Adds Graczyk: “We control this. We think we’ve set up the right framework to really execute.”

Challenges: “The only challenge is the regulatory environment: what the FAA does in the United States and what EASA does in Europe,” says Graczyk. “You need to choose the right markets.”

Opportunities: “The market is massive,” says Graczyk. And it’s growing: He says analysts have forecast the U.S. market for longer-range UAV cargo missions to jump from $100 million in 2022 to $1.1 billion in 2026, but the broader market is an order of magnitude larger.

Adds Graczyk: “We are looking to partner with companies that are conducting services and to sell them our aircraft at essentially our cost with a very modest markup, and then do revenue share with them so that we’re aligning our interests with their interests.”

Needs: Capital, says Graczyk. “We’re looking for investors that share our perspective on the marketplace and see an opportunity in advanced air mobility and have value they can bring to our company beyond just money.
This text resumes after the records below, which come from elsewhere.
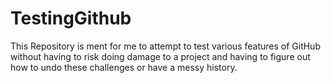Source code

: # TestingGithub

This Repository is ment for me to attempt to test various features of GitHub without having to risk doing damage to a project and having to figure out how to undo these challenges or have a messy history.
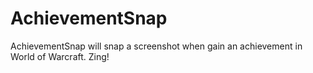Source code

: # AchievementSnap
AchievementSnap will snap a screenshot when gain an achievement in World of Warcraft. Zing!
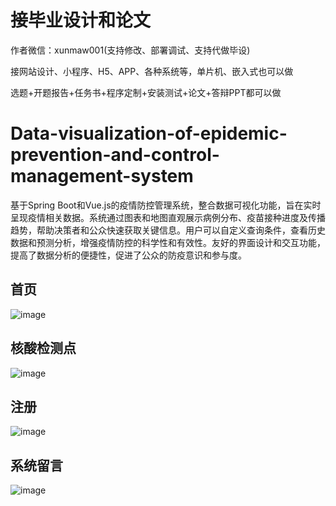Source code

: # 接毕业设计和论文
作者微信：xunmaw001(支持修改、部署调试、支持代做毕设)

接网站设计、小程序、H5、APP、各种系统等，单片机、嵌入式也可以做

选题+开题报告+任务书+程序定制+安装测试+论文+答辩PPT都可以做
# Data-visualization-of-epidemic-prevention-and-control-management-system
基于Spring Boot和Vue.js的疫情防控管理系统，整合数据可视化功能，旨在实时呈现疫情相关数据。系统通过图表和地图直观展示病例分布、疫苗接种进度及传播趋势，帮助决策者和公众快速获取关键信息。用户可以自定义查询条件，查看历史数据和预测分析，增强疫情防控的科学性和有效性。友好的界面设计和交互功能，提高了数据分析的便捷性，促进了公众的防疫意识和参与度。
## 首页
![image](https://github.com/user-attachments/assets/11762f77-e76a-4fff-9968-d29875eeecb3)
## 核酸检测点
![image](https://github.com/user-attachments/assets/a1e30f76-79a0-4c8a-baa1-cecab66cf8ae)
## 注册
![image](https://github.com/user-attachments/assets/0c32f798-0916-41c1-aaa1-2dd57c298b6f)
## 系统留言
![image](https://github.com/user-attachments/assets/1521a1fb-ec9d-4744-8a2c-8b8d75cefc61)
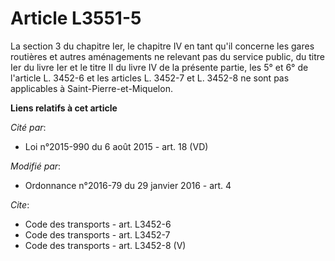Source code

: # Article L3551-5

La section 3 du chapitre Ier, le chapitre IV en tant qu'il concerne les gares routières et autres aménagements ne relevant
pas du service public, du titre Ier du livre Ier et le titre II du livre IV de la présente partie, les 5° et 6° de l'article
L. 3452-6 et les articles L. 3452-7 et L. 3452-8 ne sont pas applicables à Saint-Pierre-et-Miquelon.

**Liens relatifs à cet article**

_Cité par_:

  - Loi n°2015-990 du 6 août 2015 - art. 18 (VD)

_Modifié par_:

  - Ordonnance n°2016-79 du 29 janvier 2016 - art. 4

_Cite_:

  - Code des transports - art. L3452-6
  - Code des transports - art. L3452-7
  - Code des transports - art. L3452-8 (V)
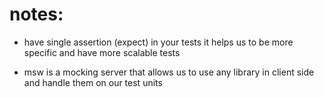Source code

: # notes:

- have single assertion (expect) in your tests
  it helps us to be more specific and have more scalable tests

- msw is a mocking server that allows us to use any library in client side and handle them on our test units
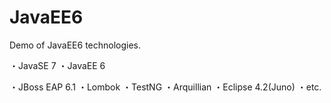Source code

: JavaEE6
=======

Demo of JavaEE6 technologies.

・JavaSE 7
・JavaEE 6

・JBoss EAP 6.1
・Lombok
・TestNG
・Arquillian
・Eclipse 4.2(Juno)
・etc.

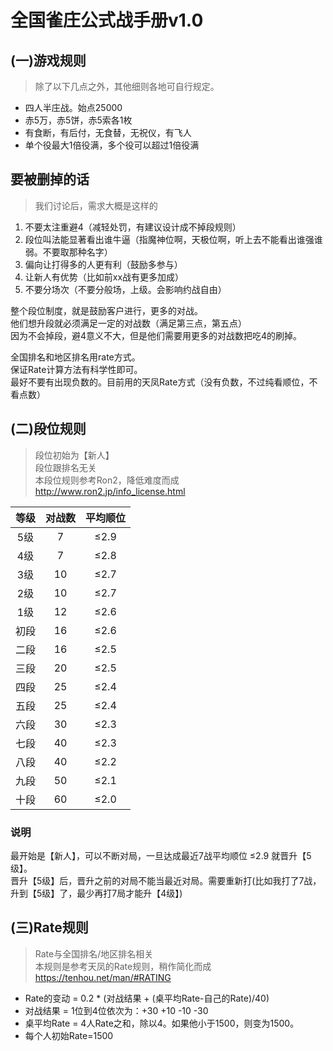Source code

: # 全国雀庄公式战手册v1.0

## (一)游戏规则
> 除了以下几点之外，其他细则各地可自行规定。
* 四人半庄战。始点25000
* 赤5万，赤5饼，赤5索各1枚
* 有食断，有后付，无食替，无祝仪，有飞人
* 单个役最大1倍役满，多个役可以超过1倍役满

## 要被删掉的话
> 我们讨论后，需求大概是这样的
1. 不要太注重避4（减轻处罚，有建议设计成不掉段规则）
2. 段位叫法能显著看出谁牛逼（指魔神位啊，天极位啊，听上去不能看出谁强谁弱。不要取那种名字）
3. 偏向让打得多的人更有利（鼓励多参与）
4. 让新人有优势（比如前xx战有更多加成）
5. 不要分场次（不要分般场，上级。会影响约战自由）

整个段位制度，就是鼓励客户进行，更多的对战。  
他们想升段就必须满足一定的对战数（满足第三点，第五点）  
因为不会掉段，避4意义不大，但是他们需要用更多的对战数把吃4的刷掉。  

全国排名和地区排名用rate方式。  
保证Rate计算方法有科学性即可。  
最好不要有出现负数的。目前用的天凤Rate方式（没有负数，不过纯看顺位，不看点数）

## (二)段位规则
> 段位初始为【新人】  
> 段位跟排名无关  
> 本段位规则参考Ron2，降低难度而成  
> http://www.ron2.jp/info_license.html

| 等级  | 对战数 | 平均顺位 |
| :---: | :----: | :------: |
|  5级  |   7    |   ≤2.9   |
|  4级  |   7    |   ≤2.8   |
|  3级  |   10   |   ≤2.7   |
|  2级  |   10   |   ≤2.7   |
|  1级  |   12   |   ≤2.6   |
| 初段  |   16   |   ≤2.6   | 
| 二段  |   16   |   ≤2.5   |
| 三段  |   20   |   ≤2.5   |
| 四段  |   25   |   ≤2.4   |
| 五段  |   25   |   ≤2.4   |
| 六段  |   30   |   ≤2.3   |
| 七段  |   40   |   ≤2.3   |
| 八段  |   40   |   ≤2.2   |
| 九段  |   50   |   ≤2.1   |
| 十段  |   60   |   ≤2.0   |

### 说明
最开始是【新人】，可以不断对局，一旦达成最近7战平均顺位 ≤2.9 就晋升【5级】。  
晋升【5级】后，晋升之前的对局不能当最近对局。需要重新打(比如我打了7战，升到【5级】了，最少再打7局才能升【4级】)

## (三)Rate规则
> Rate与全国排名/地区排名相关  
> 本规则是参考天凤的Rate规则，稍作简化而成  
> https://tenhou.net/man/#RATING
* Rate的变动 = 0.2 * (对战结果 + (桌平均Rate-自己的Rate)/40)
* 对战结果 = 1位到4位依次为：+30 +10 -10 -30
* 桌平均Rate = 4人Rate之和，除以4。如果他小于1500，则变为1500。
* 每个人初始Rate=1500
I think it’s easy for us to raise money. We have plenty of money in the bank, we have plenty of runway. We’re raising money to capitalize on more opportunities sooner and to basically beef up our engineering team and get more products to market more quickly.”

“We don’t have unlimited capital,” he adds. “We need to be smart. We need to get revenues and profits and positive cash flow so that can help us support our business. We are fundraising, but we don’t want to rely on that. We want to be in control of our own destiny.”